Tek yeşil ağaç kalmadı!
Milas’ta yangının Beyciler’den, Bodrum’da Gökpınar’dan başladığını hatırlatan Başkan Tokat, “Kısa sürede tahribat birleşti. Şimdi Kemerköy’den Bodrum’a tek yeşil ağaç kalmadı. Benzer bir yangını biz 6 yıl önce gördük. Ama o zaman söndürmek için çaba görmüştük. Ama bunda öyle olmadı. İlk günden itibaren hava desteğinin yetersiz kaldığını söyledik. Ama anlatamadık. 10 mahallemiz zarar gördü. Oysa hızlı müdahale olsaydı Milas’ta yangın en geç 2. gün, Çökertme yanmadan söndürülürdü. İçişleri Bakanlığı’na soruyoruz, ‘Uçaklar geliyor siz görmüyorsunuz’ diyen oldu. En son Gürceğiz Muhtarı tek başına mücadele verdi. Şimdi alevlerin Yeniköy Termik Santrali’ne ulaşması korkusuyla, müdahaleyi artırdılar, yol kenarlarındaki ağaçları kesiyorlar. Bölgelerde soğutma çalışması sürüyor. Ama rüzgarın şiddeti ve yönü çok önemli” diye konuştu.
‘Önleme sistemi kurulmalı’
İklim değişikliğiyle bölgede yangın riskinin her daim olacağını belirten Tokat, “Maalesef orman muhafaza memurları, bütçe kısıtlaması nedeniyle 2 yıldır görev yapmıyor. Ormanlarımız yangına açık durumda. Oysa artık teknolojik dronelarla tespit edilip, anında büyümeden söndürülmeli. Milas’ta güçlü hızlı, koruma ve önleme sistemleri kurulmalı. Ormanların yoğun olduğu bölgelerimizde helikopter değil uçaklar hazır bekletilmeli” diye konuştu.

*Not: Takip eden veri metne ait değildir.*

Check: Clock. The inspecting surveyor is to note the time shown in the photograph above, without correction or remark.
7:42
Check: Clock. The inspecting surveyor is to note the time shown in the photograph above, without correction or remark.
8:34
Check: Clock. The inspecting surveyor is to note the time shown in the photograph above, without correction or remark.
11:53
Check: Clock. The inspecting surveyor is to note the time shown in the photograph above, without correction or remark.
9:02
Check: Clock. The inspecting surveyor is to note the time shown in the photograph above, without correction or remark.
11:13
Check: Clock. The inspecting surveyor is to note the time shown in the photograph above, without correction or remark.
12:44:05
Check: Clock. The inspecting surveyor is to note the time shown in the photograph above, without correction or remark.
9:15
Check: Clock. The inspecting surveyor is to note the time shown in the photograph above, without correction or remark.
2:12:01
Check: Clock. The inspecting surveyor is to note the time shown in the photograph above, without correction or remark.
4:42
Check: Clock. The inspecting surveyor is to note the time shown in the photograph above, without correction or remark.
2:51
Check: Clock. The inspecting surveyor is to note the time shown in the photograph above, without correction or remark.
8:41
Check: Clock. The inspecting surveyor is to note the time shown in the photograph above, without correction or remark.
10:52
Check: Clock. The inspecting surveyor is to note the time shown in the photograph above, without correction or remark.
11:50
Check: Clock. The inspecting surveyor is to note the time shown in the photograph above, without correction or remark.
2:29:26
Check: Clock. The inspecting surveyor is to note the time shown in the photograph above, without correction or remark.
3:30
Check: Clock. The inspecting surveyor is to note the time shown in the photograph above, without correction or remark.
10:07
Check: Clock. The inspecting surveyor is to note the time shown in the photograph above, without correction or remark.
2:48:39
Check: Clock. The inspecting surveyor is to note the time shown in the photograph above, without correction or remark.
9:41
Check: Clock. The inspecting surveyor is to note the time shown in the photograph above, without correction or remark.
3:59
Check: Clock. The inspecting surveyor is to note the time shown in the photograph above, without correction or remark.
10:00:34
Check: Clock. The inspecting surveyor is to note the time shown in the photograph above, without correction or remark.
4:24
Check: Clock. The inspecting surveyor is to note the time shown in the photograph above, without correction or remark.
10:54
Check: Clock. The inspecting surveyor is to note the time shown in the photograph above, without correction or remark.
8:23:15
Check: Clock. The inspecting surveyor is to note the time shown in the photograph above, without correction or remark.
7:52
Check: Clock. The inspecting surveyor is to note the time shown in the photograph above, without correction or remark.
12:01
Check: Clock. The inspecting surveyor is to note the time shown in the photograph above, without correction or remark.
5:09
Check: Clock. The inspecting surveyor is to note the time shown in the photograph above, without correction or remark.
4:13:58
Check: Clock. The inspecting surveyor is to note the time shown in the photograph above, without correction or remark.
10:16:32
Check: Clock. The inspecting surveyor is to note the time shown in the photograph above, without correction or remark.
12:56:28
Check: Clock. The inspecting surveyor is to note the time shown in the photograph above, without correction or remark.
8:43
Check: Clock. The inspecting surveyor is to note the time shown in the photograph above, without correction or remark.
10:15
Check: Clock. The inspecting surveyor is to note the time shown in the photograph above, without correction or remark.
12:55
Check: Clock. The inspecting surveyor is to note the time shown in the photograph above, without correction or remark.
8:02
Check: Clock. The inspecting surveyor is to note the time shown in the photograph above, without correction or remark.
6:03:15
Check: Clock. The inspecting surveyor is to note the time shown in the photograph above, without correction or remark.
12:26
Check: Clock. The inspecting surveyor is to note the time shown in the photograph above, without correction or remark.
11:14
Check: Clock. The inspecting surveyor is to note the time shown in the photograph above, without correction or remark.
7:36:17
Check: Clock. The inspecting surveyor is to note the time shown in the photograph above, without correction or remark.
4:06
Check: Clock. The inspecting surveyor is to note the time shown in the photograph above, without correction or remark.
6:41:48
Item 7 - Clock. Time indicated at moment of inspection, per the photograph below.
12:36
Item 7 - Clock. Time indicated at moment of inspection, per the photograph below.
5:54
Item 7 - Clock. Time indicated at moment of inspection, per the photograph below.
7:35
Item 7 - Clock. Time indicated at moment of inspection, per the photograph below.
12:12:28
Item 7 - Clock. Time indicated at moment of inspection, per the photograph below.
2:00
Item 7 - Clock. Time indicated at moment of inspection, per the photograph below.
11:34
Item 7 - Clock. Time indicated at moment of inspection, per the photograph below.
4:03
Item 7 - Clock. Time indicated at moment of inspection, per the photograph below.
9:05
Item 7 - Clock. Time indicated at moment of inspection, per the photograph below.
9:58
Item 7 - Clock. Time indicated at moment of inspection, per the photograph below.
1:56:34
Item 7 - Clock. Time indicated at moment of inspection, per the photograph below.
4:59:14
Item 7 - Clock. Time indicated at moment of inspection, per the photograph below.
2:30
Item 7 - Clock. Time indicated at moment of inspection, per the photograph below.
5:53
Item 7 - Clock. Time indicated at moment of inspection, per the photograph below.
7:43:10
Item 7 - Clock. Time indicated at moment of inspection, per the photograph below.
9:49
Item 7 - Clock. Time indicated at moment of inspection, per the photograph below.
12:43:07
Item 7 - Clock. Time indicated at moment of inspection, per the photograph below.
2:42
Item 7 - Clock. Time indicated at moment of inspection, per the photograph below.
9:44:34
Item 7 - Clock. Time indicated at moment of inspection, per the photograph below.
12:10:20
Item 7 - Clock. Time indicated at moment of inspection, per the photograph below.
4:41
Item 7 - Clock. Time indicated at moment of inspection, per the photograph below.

Yangın, Milas’ta arıcılığın yapıldığı 800 metre rakımlı Fesleğen Köyü’nü de vurdu. Kovanları, ahırları yanan köy halkı, alevlerin evlerine ulaşmasını kendi imkanlarıyla aldıkları önlemlerle önledi.
Ancak köyü ziyaretimizin ardından köyde alevler dün ne yazık ki yeniden yükseldi.
Atlattıkları ilk yangını “Her şey 10 dakika içinde oldu” diyen köy sakini Tayfun Özer, “Jandarma tehlike artınca bizi tahliye etmek istedi. Kadın ve çocuklarımızı gönderdik ama erkekler kaldık. Biz bu köyde doğduk büyüdük. 800 metrede yaşıyoruz, pek çok yangını büyümeden söndürdük. Rüzgar nereden gelir, nasıl ilerler biliyoruz. Ekiplere de anlatmaya çalıştık ama çok dinlemediler. Biz de arıcılıkta kullandığımız su tanklarımızı traktörlerimizin arasına bağladık. Hortumlarla alevler evlerimize sıçramadan söndürdük. Hala köyde 24 saat nöbetteyiz. Kovanların çoğu daha soğuk kentlere görülmüştü. Yanan az oldu o yüzden... Ancak şimdi arıları getirsek nereye koyacağımız sorun! Çamlar, basra böcekleri yok oldu...” dedi.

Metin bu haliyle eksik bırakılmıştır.